_TASK REQUIREMENTS:_ Retype each of the following entries exactly, line for line, with no changes.
++++++++++
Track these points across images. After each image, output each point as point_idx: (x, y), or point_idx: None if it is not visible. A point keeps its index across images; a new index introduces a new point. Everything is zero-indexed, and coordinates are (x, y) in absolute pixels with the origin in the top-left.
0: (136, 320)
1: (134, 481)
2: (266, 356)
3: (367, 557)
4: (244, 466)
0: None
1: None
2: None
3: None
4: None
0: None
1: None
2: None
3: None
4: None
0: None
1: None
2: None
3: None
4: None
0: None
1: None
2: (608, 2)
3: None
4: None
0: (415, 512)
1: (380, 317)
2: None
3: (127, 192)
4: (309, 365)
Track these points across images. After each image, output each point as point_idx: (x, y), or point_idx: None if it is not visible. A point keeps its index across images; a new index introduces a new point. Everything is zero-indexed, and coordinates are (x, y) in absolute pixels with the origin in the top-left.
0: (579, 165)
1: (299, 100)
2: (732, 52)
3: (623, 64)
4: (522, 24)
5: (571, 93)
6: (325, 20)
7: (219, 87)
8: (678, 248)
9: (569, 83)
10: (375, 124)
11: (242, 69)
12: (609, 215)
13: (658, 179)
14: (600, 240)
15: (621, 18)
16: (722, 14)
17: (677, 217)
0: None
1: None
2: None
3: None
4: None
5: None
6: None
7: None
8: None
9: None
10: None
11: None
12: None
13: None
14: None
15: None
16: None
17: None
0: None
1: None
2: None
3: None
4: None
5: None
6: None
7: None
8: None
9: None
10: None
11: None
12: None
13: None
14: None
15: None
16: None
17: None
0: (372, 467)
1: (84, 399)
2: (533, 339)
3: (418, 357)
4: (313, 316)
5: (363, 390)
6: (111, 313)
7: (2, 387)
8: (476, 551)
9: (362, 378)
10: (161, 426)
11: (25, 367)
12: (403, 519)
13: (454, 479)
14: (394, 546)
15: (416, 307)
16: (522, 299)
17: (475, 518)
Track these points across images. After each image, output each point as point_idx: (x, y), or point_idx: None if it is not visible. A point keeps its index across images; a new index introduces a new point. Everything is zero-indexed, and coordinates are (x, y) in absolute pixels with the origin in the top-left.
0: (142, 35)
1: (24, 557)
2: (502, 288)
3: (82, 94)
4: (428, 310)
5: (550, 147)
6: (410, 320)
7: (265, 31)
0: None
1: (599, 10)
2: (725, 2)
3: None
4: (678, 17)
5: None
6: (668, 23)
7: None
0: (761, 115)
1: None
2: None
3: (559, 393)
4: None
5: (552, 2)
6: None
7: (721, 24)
++++++++++
_COMPLETE RESPONSE:_
Track these points across images. After each image, output each point as point_idx: (x, y), or point_idx: None if it is not visible. A point keeps its index across images; a new index introduces a new point. Everything is zero-indexed, and coordinates are (x, y) in absolute pixels with the origin in the top-left.
0: (136, 320)
1: (134, 481)
2: (266, 356)
3: (367, 557)
4: (244, 466)
0: None
1: None
2: None
3: None
4: None
0: None
1: None
2: None
3: None
4: None
0: None
1: None
2: None
3: None
4: None
0: None
1: None
2: (608, 2)
3: None
4: None
0: (415, 512)
1: (380, 317)
2: None
3: (127, 192)
4: (309, 365)
Track these points across images. After each image, output each point as point_idx: (x, y), or point_idx: None if it is not visible. A point keeps its index across images; a new index introduces a new point. Everything is zero-indexed, and coordinates are (x, y) in absolute pixels with the origin in the top-left.
0: (579, 165)
1: (299, 100)
2: (732, 52)
3: (623, 64)
4: (522, 24)
5: (571, 93)
6: (325, 20)
7: (219, 87)
8: (678, 248)
9: (569, 83)
10: (375, 124)
11: (242, 69)
12: (609, 215)
13: (658, 179)
14: (600, 240)
15: (621, 18)
16: (722, 14)
17: (677, 217)
0: None
1: None
2: None
3: None
4: None
5: None
6: None
7: None
8: None
9: None
10: None
11: None
12: None
13: None
14: None
15: None
16: None
17: None
0: None
1: None
2: None
3: None
4: None
5: None
6: None
7: None
8: None
9: None
10: None
11: None
12: None
13: None
14: None
15: None
16: None
17: None
0: (372, 467)
1: (84, 399)
2: (533, 339)
3: (418, 357)
4: (313, 316)
5: (363, 390)
6: (111, 313)
7: (2, 387)
8: (476, 551)
9: (362, 378)
10: (161, 426)
11: (25, 367)
12: (403, 519)
13: (454, 479)
14: (394, 546)
15: (416, 307)
16: (522, 299)
17: (475, 518)
Track these points across images. After each image, output each point as point_idx: (x, y), or point_idx: None if it is not visible. A point keeps its index across images; a new index introduces a new point. Everything is zero-indexed, and coordinates are (x, y) in absolute pixels with the origin in the top-left.
0: (142, 35)
1: (24, 557)
2: (502, 288)
3: (82, 94)
4: (428, 310)
5: (550, 147)
6: (410, 320)
7: (265, 31)
0: None
1: (599, 10)
2: (725, 2)
3: None
4: (678, 17)
5: None
6: (668, 23)
7: None
0: (761, 115)
1: None
2: None
3: (559, 393)
4: None
5: (552, 2)
6: None
7: (721, 24)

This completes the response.